Hacker News new | ask | show | jobs
by neosat 16 days ago
Your argument is fine but different from the claim the OP is making. You cannot simply make a claim that (model + harness) X is better than Y, but then have no discernible difference in the output. Subjectively, people might still prefer one over due to anything from design to marketing, but that's very different from the claim that X is better than Y for coding (see: "A colleague was convinced Claude is better"). Basically, I prefer Claude is a different claim than Claude is better and the latter has a higher bar of proof.
4 comments

> You cannot simply make a claim that (model + harness) X is better than Y, but then have no discernible difference in the output.

You definitely can in principle; that’s the entire point of the comment you are responding to. If one tool completes it in 10 minutes with little hand holding, and the other does it in one hour at 4× the cost and while needing a lot of steering, the former is arguably better even if the end result is the same.

Whether that’s specifically true and demonstrable of GPT and Claude is another question, but your blanket statement doesn’t hold as a general rule.

That's a fair callout and I agree my statement was too general in just mentioning 'output', as you correctly pointed out.

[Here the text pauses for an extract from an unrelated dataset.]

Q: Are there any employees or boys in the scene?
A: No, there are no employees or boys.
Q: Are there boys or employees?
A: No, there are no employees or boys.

To define 'better' you would indeed need to agree on the dimensions you would evaluate candidates against.

I think a more appropriate rephrasing would be 'You cannot simply make a claim that (model + harness) X is better than Y, but then have no discernible difference on dimensions you care about'. In the case of latest of claude code vs codex with gpt 5.5) both are similar enough in the dimensions people will care about in evaluating (vs. differing wildly in cost or time taken).

This obviously correct take will get pushback, so let me add some other examples:

- which tool required more detailed goal-setting in the prompt?

- did one tool ask follow-up questions up front vs spread out over implementation?

- did either tool match existing coding styles?

- did either tool remind you about potential conflicts between what you asked it to build and other parts of the codebase?

There are a lot of ways to compare agents besides just the code. (Similarly, working engineers are not evaluated just on their code output.)

The colleague implicitly agreed that comparing the output was a valid way to settle the matter as they took part in the test, so they weren't using "better" in the way you propose.
I wasn’t really discussing the colleague, but either way, from:

> A colleague was convinced Claude is better so we played a game. We used the claude code and codex harness and I implemented some prs they needed with gpt5.5 and opus4.7 and asked them to identify which came from which only from the code.

I don’t think it’s obvious that they specifically agreed that losing the game meant that. They might just have thought “sure, it might be fun”, if they even gave it that much thought.

“So we played a game” is rather vague and I feel it’s a bit of a leap to read it as: “as an explicit outcome of their claim that Claude is better, we made a formal bet as to whether they could tell the difference in the output, the failure of which would mean a full retractation of their statement”.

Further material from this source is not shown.